Ciao Catia, mi fa molto piacere portare il mio vissuto personale. Ringrazierò sempre il fatto di aver iscritto Giacomo in una scuola del mio paese. Questo perché, grazie ai compagnə di classe, è migliorato molto: sia nel linguaggio che nello stare in relazione con gli altri…i bambini-e lo coinvolgevano e, nell’ultimo periodo delle elementari, le maestre hanno confermato che riusciva ad ascoltare meglio i compagnə e che quindi erano loro che, ad esempio, gli spiegavano “come” doveva fare un esercizio. Ogni giorno lo spronavano nel linguaggio cercando di fargli dire una parola nuova e, se vi riusciva, erano loro i suoi primi fan. È mia opinione che eventuali classi con solo disabili non saranno un miglioramento per questi ragazzə ed anche per la comunità intera.

Inclusione, la grande capacità dei compagni/e di scuola

Ti chiedo, Irene, visto che mi hai raccontato dei compagni-e e della loro grande capacità di inclusione, c’è un episodio in particolare che ti è rimasto impresso e che senti porterebbe contributo, come esperienza, ad altri genitori?
È bello ricordare tramite le tue domande! Si, me ne vengono in mente sopratutto due, di episodi. Il primo. Agli inizi delle elementari Giacomo entrava in aula poco dopo gli altrə, questo per evitargli il troppo rumore e caos… un giorno la mamma di una sua compagna mi ha detto che la figlia aveva espresso il desiderio di accompagnarlo in classe mano nella mano e mi ha chiesto il permesso… insomma, da quel giorno, è sempre entrato con i suoi “angeli” mano nella mano… e questa cosa continua anche ora nelle medie. Sia con chi già lo conosceva dall’elementari che dai nuovi compagnə. Se trovo una foto te la invio… eccola!

Ecco il secondo aneddoto. Nel periodo del Covid, quando hanno iniziato a fare lezione online, dovevi vedere la faccia di Giacomo quando ha rivisto sullo schermo i suoi compagnə che lo salutavano, come era contento e sorridente! Quando poi hanno fatto rientrare a scuola prima loro, i bambini “speciali”, mentre gli altri ancora seguivano la lezione da casa, ricorderò sempre che ogni giorno accompagnando Giacomo a scuola mi chiedeva: “compagni?”… e io: no amore ci sei solo tu a scuola. Questa cosa a lui faceva tanta tristezza! Ed ecco la foto del momento in cui ha potuto riabbracciare i suoi amici ed amiche.

Unione e non divisione

Comprendo molto bene ciò che hai raccontato, Irene. È l’unione e non la divisione che crea gioia e felicità! Hai dei suggerimenti che nascono dalla tua personale esperienza di vita e che desideri condividere?

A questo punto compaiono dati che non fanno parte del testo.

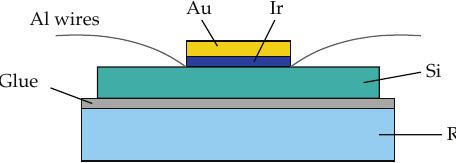
Figure 30: Schematic drawing of the Ir-Au/Re TES microcalorime- ter developed at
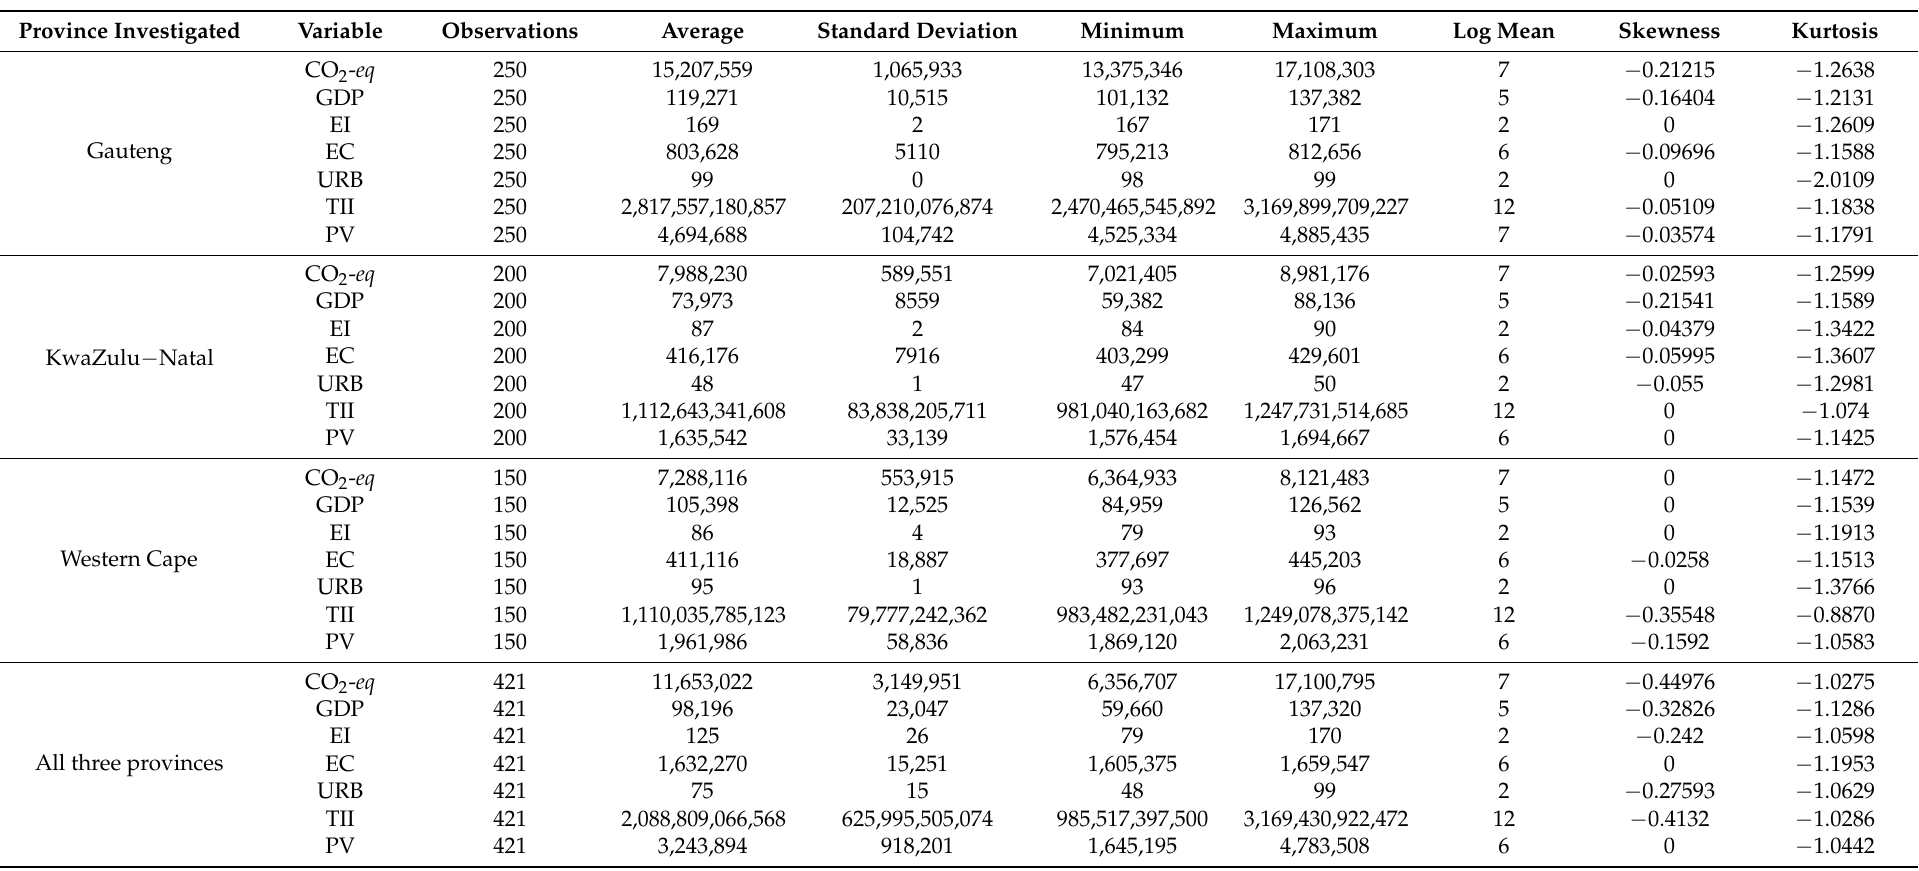
Table 4. Description of the econometric statistics for the main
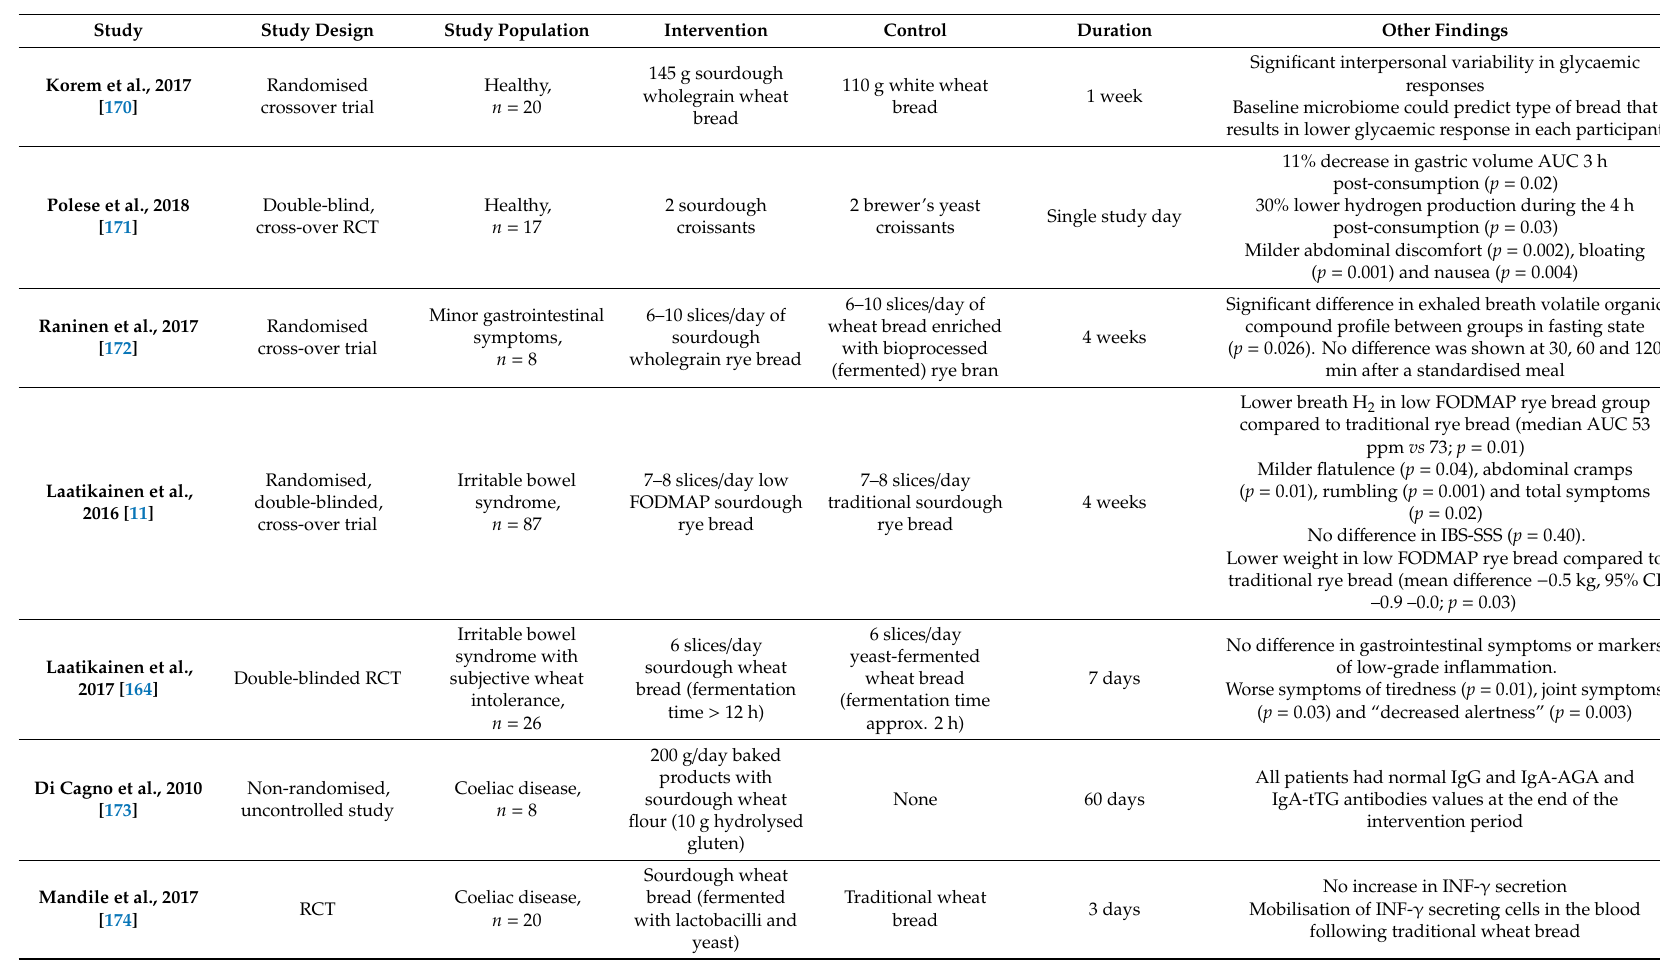
Table 4. Summary of interventions studies investigating the impact of sourdough bread in gastrointestinal health and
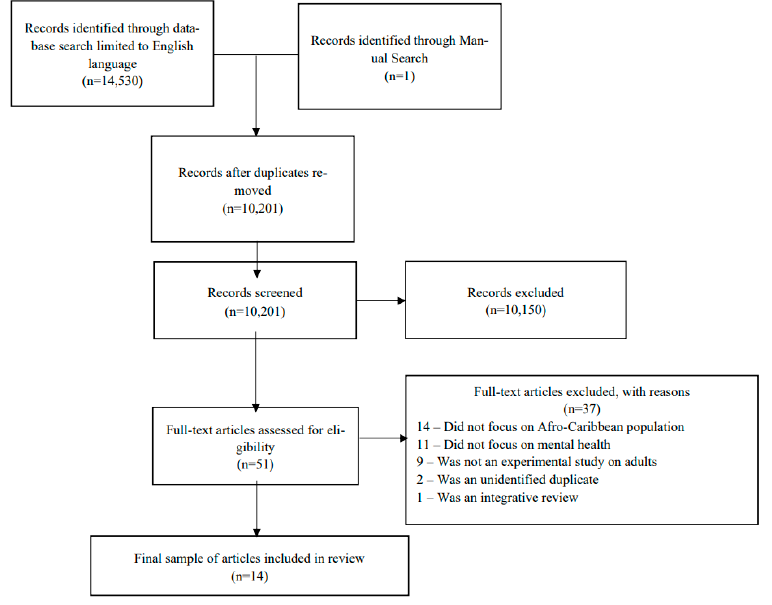
Figure 1. Prisma Flow Sheet.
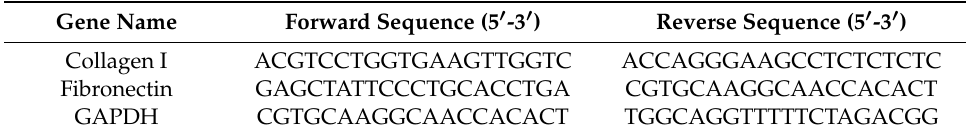
Table 1. Primer sequences for reverse transcription-quantitative polymerase chain reaction.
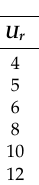
Table 2. Reduced velocity, stiffness ratio, and frequency ratio at Re = 3.8 × 10 4 , for m* = 0.66, 1.32, and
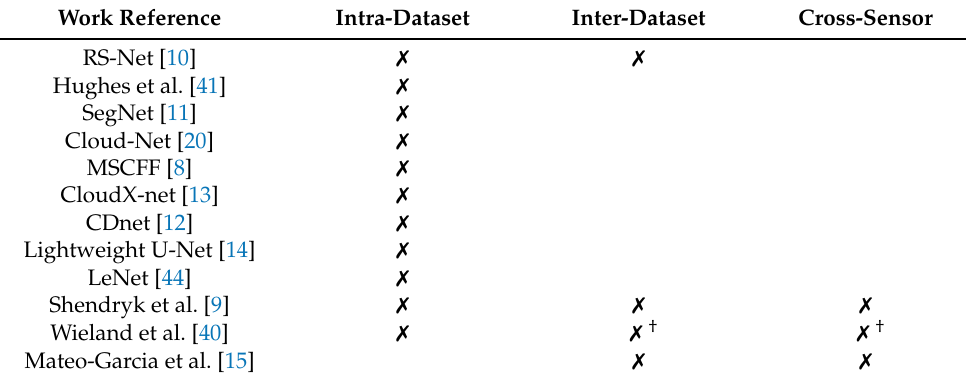
Table 2. Summary of the validation schemes used in different works in the literature related to deep learning-based methods applied to cloud detection in Landsat-8 and Sentinel-2 imagery. MSCFF, multi-scale feature extraction and feature fusion.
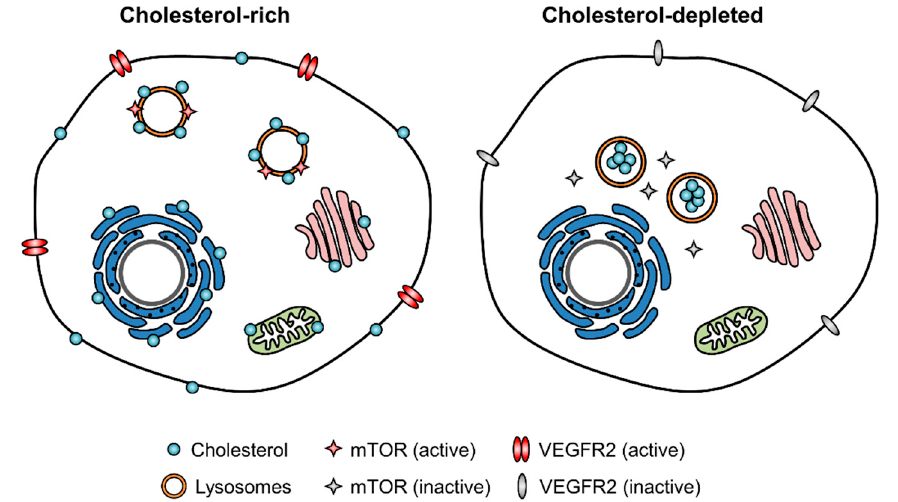
Figure 3. Endothelial cell cholesterol level and angiogenic signaling molecules. The proper level of cholesterol in the membrane is critical for membrane structure and the function of membrane binding angiogenic signaling proteins, such as mTOR and VEGFR2. Depletion of cholesterol by the inhibition of cholesterol trafficking leads to the dissociation of mTOR from the lysosomal membrane and the inhibition of VEGFR2 dimerization on the cell membrane, causing the inhibition of their signaling pathways.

Vuoi dirci il titolo di un libro che, per te, è stato fondamentale?
Come suggerimento voglio dire ai genitori di non arrendersi mai e di lottare sempre per i diritti dei propri figli. Personalmente riguardo l’autismo e l’inclusione ho letto diversi libri perché non ne sapevo niente. Quello che più mi è piaciuto è “L’autismo spiegato ai non autistici” di Brigitte Harrisson e Lise St-Charles.

Ringrazio te, Irene, abbraccio tuo figlio e tutti quei bambinə e ragazzə che sono stati Maestri di Vita usando Empatia, Amore, Contributo, Amicizia, Rispetto. Valori fondanti di una società sana.
Sono convinta che il condividere assieme il percorso scolastico li formi come persone vincenti. Persone che sapranno aprire le loro mani per prendere le mani di chi, in quel particolare momento, è in difficoltà. Che sia una difficoltà emotiva, fisica o psichica. Chi sa aiutare, sa anche chiedere aiuto… e quante volte abbiamo assistito a situazioni in cui le vittime non  avevano la comprensione e/o l’abilità nel “chiedere aiuto”?